# REQUIRED WORK:
Pull out every line of the material below that contains the string "acquiring", treating uppercase and lowercase as different.

-- begin MATERIAL --

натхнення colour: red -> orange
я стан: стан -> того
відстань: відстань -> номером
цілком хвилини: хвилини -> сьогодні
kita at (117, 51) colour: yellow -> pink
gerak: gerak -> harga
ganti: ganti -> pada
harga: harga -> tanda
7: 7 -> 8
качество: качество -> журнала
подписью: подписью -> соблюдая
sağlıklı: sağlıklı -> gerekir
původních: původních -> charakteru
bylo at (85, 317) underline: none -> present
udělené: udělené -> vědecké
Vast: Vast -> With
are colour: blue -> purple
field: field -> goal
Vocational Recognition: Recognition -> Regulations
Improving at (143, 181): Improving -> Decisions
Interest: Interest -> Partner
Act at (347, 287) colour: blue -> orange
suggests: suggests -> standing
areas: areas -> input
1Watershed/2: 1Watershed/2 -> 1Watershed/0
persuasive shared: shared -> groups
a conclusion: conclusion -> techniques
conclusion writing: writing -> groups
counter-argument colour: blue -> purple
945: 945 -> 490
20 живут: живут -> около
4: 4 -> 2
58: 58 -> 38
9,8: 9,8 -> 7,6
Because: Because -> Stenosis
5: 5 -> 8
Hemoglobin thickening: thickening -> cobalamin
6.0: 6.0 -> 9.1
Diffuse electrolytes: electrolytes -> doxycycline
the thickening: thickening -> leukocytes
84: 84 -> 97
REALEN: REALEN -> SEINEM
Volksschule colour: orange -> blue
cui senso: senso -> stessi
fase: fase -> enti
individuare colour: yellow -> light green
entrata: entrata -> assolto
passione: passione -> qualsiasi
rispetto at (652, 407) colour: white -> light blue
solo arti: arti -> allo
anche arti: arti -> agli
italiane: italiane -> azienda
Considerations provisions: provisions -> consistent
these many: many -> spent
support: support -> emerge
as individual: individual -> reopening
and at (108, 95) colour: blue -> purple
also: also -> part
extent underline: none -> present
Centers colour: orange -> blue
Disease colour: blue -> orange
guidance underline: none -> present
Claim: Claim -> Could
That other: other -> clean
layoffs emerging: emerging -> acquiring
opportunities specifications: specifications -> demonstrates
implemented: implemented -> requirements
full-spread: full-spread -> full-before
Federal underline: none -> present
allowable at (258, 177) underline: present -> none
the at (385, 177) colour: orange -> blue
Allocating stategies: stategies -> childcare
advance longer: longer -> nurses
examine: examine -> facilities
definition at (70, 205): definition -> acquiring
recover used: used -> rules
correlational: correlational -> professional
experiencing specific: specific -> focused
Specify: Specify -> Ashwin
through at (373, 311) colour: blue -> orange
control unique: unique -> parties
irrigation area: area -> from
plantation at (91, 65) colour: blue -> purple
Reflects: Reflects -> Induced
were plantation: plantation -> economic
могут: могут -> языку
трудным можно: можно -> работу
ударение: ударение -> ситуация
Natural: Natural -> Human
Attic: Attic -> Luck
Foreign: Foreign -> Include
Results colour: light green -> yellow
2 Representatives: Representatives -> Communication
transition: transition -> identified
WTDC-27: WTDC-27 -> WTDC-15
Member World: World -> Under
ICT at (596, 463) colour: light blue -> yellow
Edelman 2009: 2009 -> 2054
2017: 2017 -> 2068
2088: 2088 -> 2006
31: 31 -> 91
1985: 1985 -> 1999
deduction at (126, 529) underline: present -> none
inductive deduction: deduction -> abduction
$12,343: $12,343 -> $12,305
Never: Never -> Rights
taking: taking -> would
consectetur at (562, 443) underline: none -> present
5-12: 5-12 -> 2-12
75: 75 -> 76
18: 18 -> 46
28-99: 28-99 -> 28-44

-- end MATERIAL --

# FULL SOLUTION:
layoffs emerging: emerging -> acquiring
definition at (70, 205): definition -> acquiring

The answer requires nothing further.